TASK GOAL:
Output every line of text in the material as a numbered list, leaving out blank lines.

SOURCE MATERIAL:
------------------------
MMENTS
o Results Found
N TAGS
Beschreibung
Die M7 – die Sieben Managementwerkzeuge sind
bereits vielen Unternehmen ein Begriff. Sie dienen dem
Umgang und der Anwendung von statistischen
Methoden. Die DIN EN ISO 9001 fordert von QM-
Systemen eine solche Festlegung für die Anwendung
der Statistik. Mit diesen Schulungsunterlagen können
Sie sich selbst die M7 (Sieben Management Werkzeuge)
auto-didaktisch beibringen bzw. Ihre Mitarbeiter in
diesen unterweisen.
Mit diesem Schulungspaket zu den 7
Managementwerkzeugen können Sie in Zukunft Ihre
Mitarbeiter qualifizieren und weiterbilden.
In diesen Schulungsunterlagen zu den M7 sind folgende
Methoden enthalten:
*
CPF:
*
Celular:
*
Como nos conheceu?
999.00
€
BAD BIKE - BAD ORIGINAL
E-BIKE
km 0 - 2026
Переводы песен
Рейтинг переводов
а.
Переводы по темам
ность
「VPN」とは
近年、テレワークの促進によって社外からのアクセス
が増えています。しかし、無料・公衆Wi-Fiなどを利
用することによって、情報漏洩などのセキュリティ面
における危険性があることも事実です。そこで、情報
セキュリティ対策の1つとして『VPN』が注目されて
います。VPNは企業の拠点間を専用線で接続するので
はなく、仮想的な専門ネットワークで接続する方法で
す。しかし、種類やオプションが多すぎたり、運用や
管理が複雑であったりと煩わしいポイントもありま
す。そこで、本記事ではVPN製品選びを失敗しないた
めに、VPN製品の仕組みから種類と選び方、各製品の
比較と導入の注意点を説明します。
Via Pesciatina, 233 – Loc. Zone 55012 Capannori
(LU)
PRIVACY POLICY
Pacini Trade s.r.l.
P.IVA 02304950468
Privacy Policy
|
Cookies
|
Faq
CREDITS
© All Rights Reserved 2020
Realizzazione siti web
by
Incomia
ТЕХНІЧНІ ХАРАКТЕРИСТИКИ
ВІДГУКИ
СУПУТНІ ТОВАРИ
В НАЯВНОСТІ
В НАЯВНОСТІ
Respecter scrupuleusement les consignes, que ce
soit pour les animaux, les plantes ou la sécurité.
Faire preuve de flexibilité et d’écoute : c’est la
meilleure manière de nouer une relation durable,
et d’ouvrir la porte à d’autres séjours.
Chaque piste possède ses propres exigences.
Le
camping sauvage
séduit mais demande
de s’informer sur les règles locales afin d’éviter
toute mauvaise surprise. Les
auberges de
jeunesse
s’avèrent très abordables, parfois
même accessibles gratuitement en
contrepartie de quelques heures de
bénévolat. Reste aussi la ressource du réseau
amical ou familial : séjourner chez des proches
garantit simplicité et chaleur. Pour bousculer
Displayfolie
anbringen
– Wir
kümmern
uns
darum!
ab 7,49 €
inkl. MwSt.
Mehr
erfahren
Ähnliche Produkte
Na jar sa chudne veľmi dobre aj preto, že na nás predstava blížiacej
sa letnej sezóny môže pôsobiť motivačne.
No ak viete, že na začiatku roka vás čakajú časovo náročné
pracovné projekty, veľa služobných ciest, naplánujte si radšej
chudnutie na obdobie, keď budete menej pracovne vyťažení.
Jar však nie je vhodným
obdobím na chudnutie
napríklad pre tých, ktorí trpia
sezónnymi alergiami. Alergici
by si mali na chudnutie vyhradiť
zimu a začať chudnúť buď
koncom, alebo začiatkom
------------------------
TASK OUTPUT:
1. MMENTS
2. o Results Found
3. N TAGS
4. Beschreibung
5. Die M7 – die Sieben Managementwerkzeuge sind
6. bereits vielen Unternehmen ein Begriff. Sie dienen dem
7. Umgang und der Anwendung von statistischen
8. Methoden. Die DIN EN ISO 9001 fordert von QM-
9. Systemen eine solche Festlegung für die Anwendung
10. der Statistik. Mit diesen Schulungsunterlagen können
11. Sie sich selbst die M7 (Sieben Management Werkzeuge)
12. auto-didaktisch beibringen bzw. Ihre Mitarbeiter in
13. diesen unterweisen.
14. Mit diesem Schulungspaket zu den 7
15. Managementwerkzeugen können Sie in Zukunft Ihre
16. Mitarbeiter qualifizieren und weiterbilden.
17. In diesen Schulungsunterlagen zu den M7 sind folgende
18. Methoden enthalten:
19. *
20. CPF:
21. *
22. Celular:
23. *
24. Como nos conheceu?
25. 999.00
26. €
27. BAD BIKE - BAD ORIGINAL
28. E-BIKE
29. km 0 - 2026
30. Переводы песен
31. Рейтинг переводов
32. а.
33. Переводы по темам
34. ность
35. 「VPN」とは
36. 近年、テレワークの促進によって社外からのアクセス
37. が増えています。しかし、無料・公衆Wi-Fiなどを利
38. 用することによって、情報漏洩などのセキュリティ面
39. における危険性があることも事実です。そこで、情報
40. セキュリティ対策の1つとして『VPN』が注目されて
41. います。VPNは企業の拠点間を専用線で接続するので
42. はなく、仮想的な専門ネットワークで接続する方法で
43. す。しかし、種類やオプションが多すぎたり、運用や
44. 管理が複雑であったりと煩わしいポイントもありま
45. す。そこで、本記事ではVPN製品選びを失敗しないた
46. めに、VPN製品の仕組みから種類と選び方、各製品の
47. 比較と導入の注意点を説明します。
48. Via Pesciatina, 233 – Loc. Zone 55012 Capannori
49. (LU)
50. PRIVACY POLICY
51. Pacini Trade s.r.l.
52. P.IVA 02304950468
53. Privacy Policy
54. |
55. Cookies
56. |
57. Faq
58. CREDITS
59. © All Rights Reserved 2020
60. Realizzazione siti web
61. by
62. Incomia
63. ТЕХНІЧНІ ХАРАКТЕРИСТИКИ
64. ВІДГУКИ
65. СУПУТНІ ТОВАРИ
66. В НАЯВНОСТІ
67. В НАЯВНОСТІ
68. Respecter scrupuleusement les consignes, que ce
69. soit pour les animaux, les plantes ou la sécurité.
70. Faire preuve de flexibilité et d’écoute : c’est la
71. meilleure manière de nouer une relation durable,
72. et d’ouvrir la porte à d’autres séjours.
73. Chaque piste possède ses propres exigences.
74. Le
75. camping sauvage
76. séduit mais demande
77. de s’informer sur les règles locales afin d’éviter
78. toute mauvaise surprise. Les
79. auberges de
80. jeunesse
81. s’avèrent très abordables, parfois
82. même accessibles gratuitement en
83. contrepartie de quelques heures de
84. bénévolat. Reste aussi la ressource du réseau
85. amical ou familial : séjourner chez des proches
86. garantit simplicité et chaleur. Pour bousculer
87. Displayfolie
88. anbringen
89. – Wir
90. kümmern
91. uns
92. darum!
93. ab 7,49 €
94. inkl. MwSt.
95. Mehr
96. erfahren
97. Ähnliche Produkte
98. Na jar sa chudne veľmi dobre aj preto, že na nás predstava blížiacej
99. sa letnej sezóny môže pôsobiť motivačne.
100. No ak viete, že na začiatku roka vás čakajú časovo náročné
101. pracovné projekty, veľa služobných ciest, naplánujte si radšej
102. chudnutie na obdobie, keď budete menej pracovne vyťažení.
103. Jar však nie je vhodným
104. obdobím na chudnutie
105. napríklad pre tých, ktorí trpia
106. sezónnymi alergiami. Alergici
107. by si mali na chudnutie vyhradiť
108. zimu a začať chudnúť buď
109. koncom, alebo začiatkom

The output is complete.